Exercise materials »
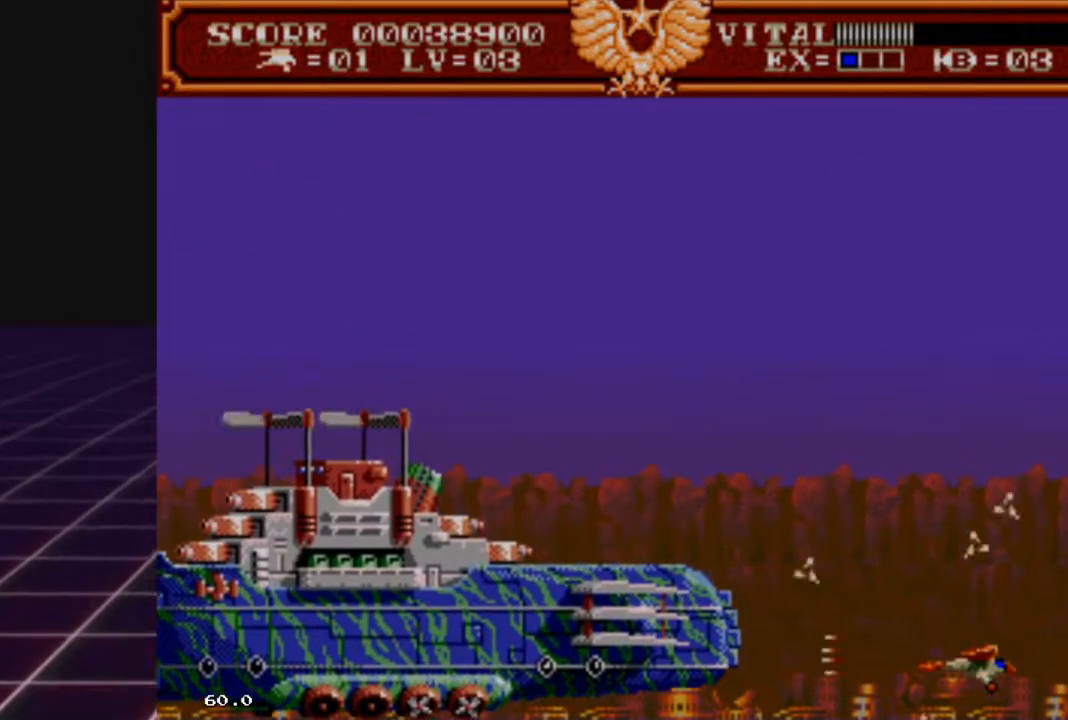
{"buttons": [], "left_stick": "up", "right_stick": "center", "events": [[67, "L2", "up"], [133, "left_stick", "up"]]}
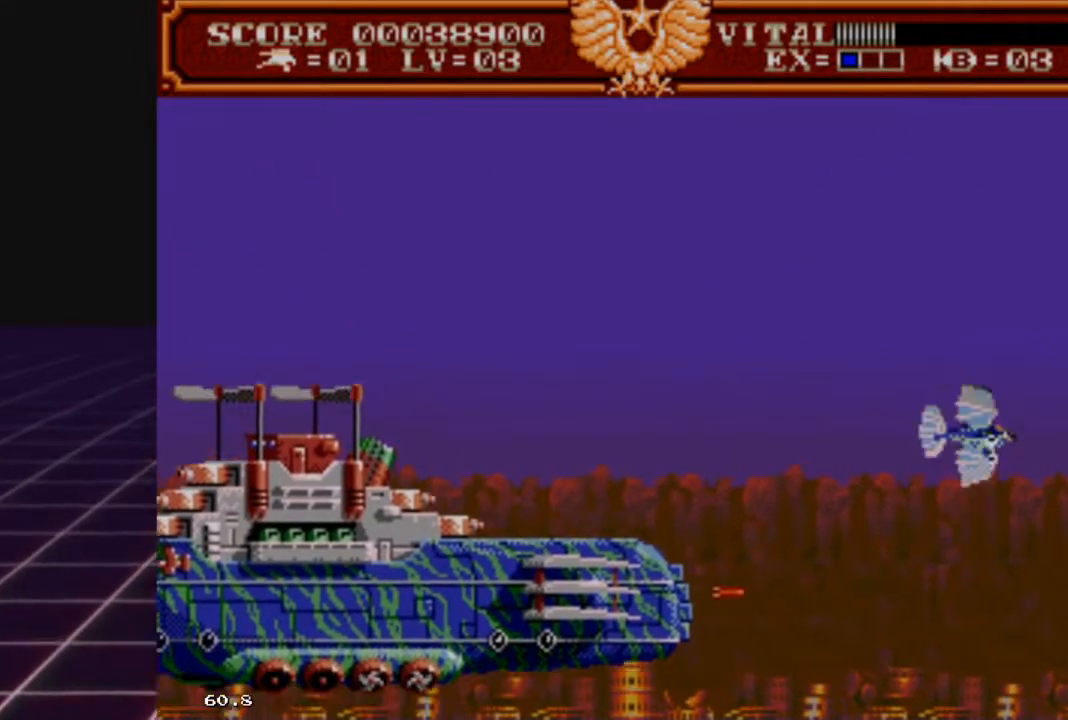
{"buttons": ["L2"], "left_stick": "left", "right_stick": "center", "events": [[33, "left_stick", "up-left"], [233, "R2", "down"], [233, "left_stick", "down"], [300, "L2", "down"], [333, "R2", "up"], [367, "left_stick", "left"]]}
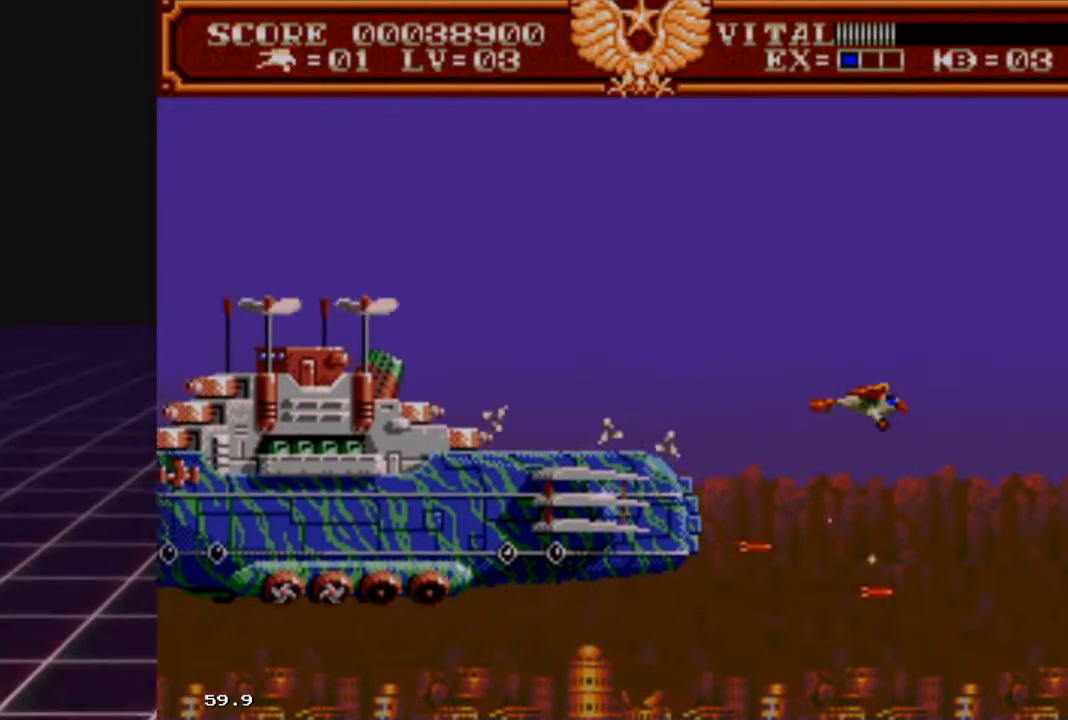
{"buttons": ["L2"], "left_stick": "up", "right_stick": "center", "events": [[67, "left_stick", "right"], [300, "left_stick", "up"]]}
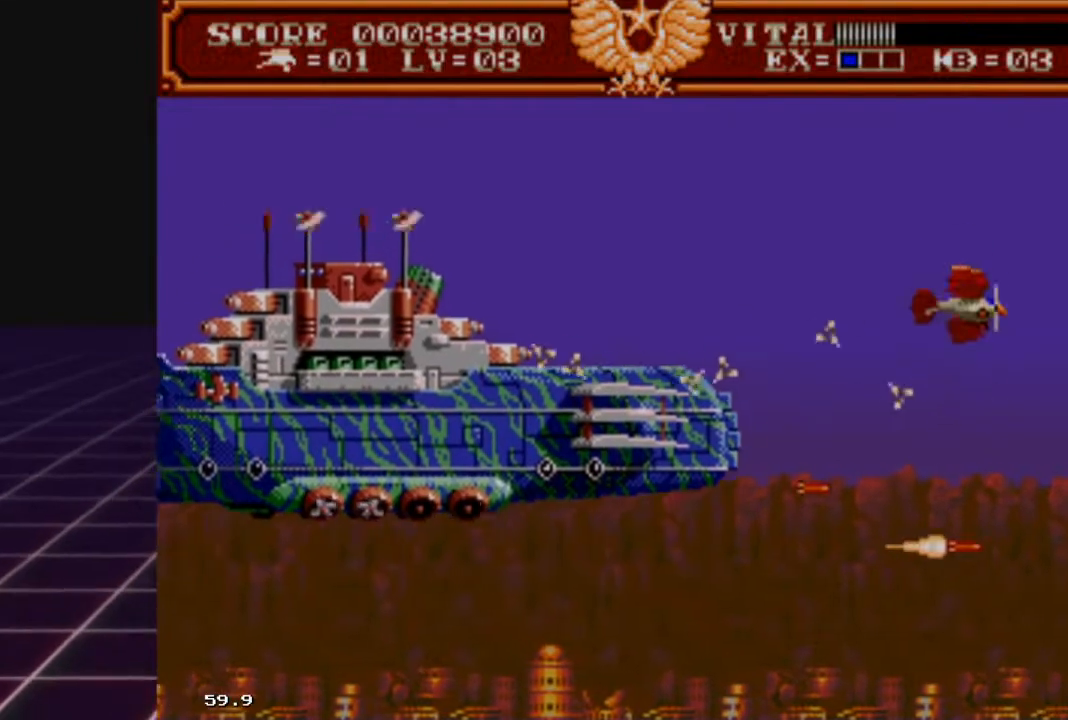
{"buttons": ["L2"], "left_stick": "up-right", "right_stick": "center", "events": [[133, "left_stick", "center"], [267, "left_stick", "up"], [400, "left_stick", "up-right"]]}
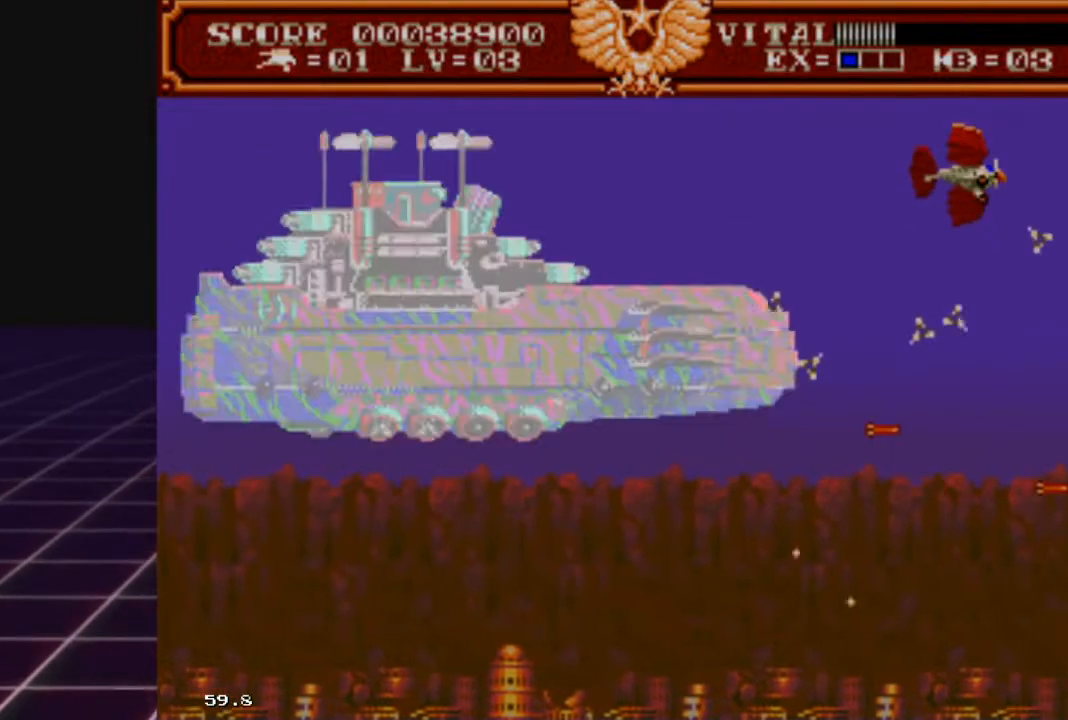
{"buttons": ["L2"], "left_stick": "right", "right_stick": "center", "events": [[67, "left_stick", "center"], [333, "left_stick", "right"]]}
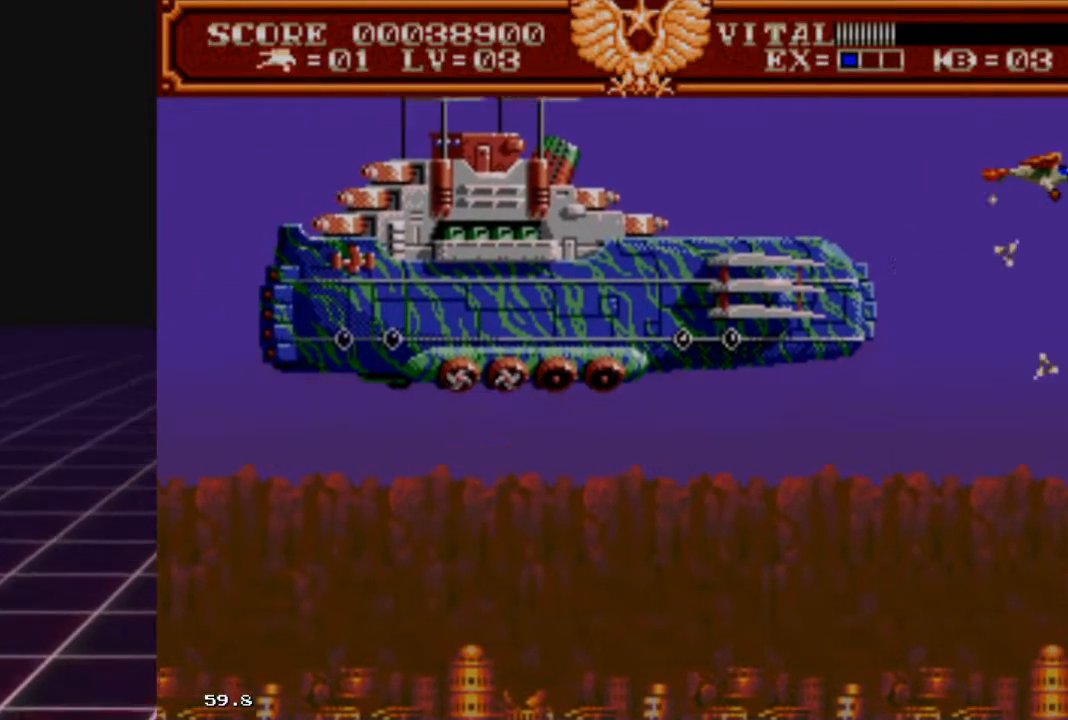
{"buttons": [], "left_stick": "down", "right_stick": "center", "events": [[33, "left_stick", "center"], [267, "L2", "up"], [300, "left_stick", "down"]]}
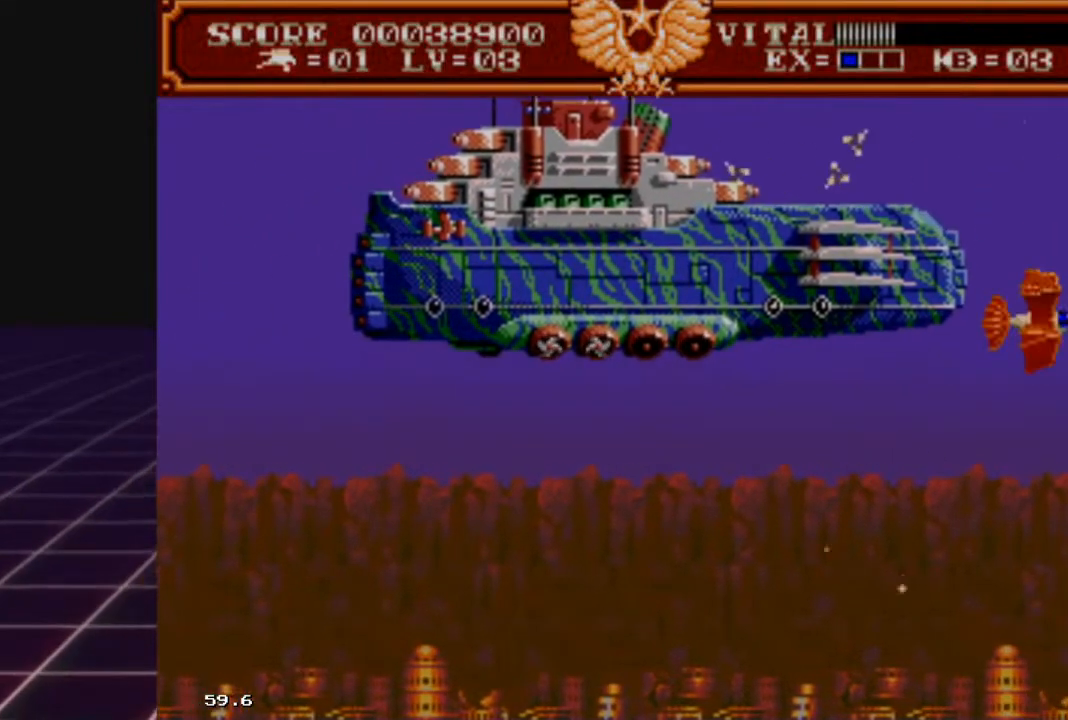
{"buttons": [], "left_stick": "left", "right_stick": "center", "events": [[233, "left_stick", "down-left"], [400, "left_stick", "left"]]}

Work instructions » Pictures in the records are to be left out; repeat everything else exactly.

Reply to the exercise »
{"buttons": [], "left_stick": "up", "right_stick": "center", "events": [[67, "L2", "up"], [133, "left_stick", "up"]]}
{"buttons": ["L2"], "left_stick": "left", "right_stick": "center", "events": [[33, "left_stick", "up-left"], [233, "R2", "down"], [233, "left_stick", "down"], [300, "L2", "down"], [333, "R2", "up"], [367, "left_stick", "left"]]}
{"buttons": ["L2"], "left_stick": "up", "right_stick": "center", "events": [[67, "left_stick", "right"], [300, "left_stick", "up"]]}
{"buttons": ["L2"], "left_stick": "up-right", "right_stick": "center", "events": [[133, "left_stick", "center"], [267, "left_stick", "up"], [400, "left_stick", "up-right"]]}
{"buttons": ["L2"], "left_stick": "right", "right_stick": "center", "events": [[67, "left_stick", "center"], [333, "left_stick", "right"]]}
{"buttons": [], "left_stick": "down", "right_stick": "center", "events": [[33, "left_stick", "center"], [267, "L2", "up"], [300, "left_stick", "down"]]}
{"buttons": [], "left_stick": "left", "right_stick": "center", "events": [[233, "left_stick", "down-left"], [400, "left_stick", "left"]]}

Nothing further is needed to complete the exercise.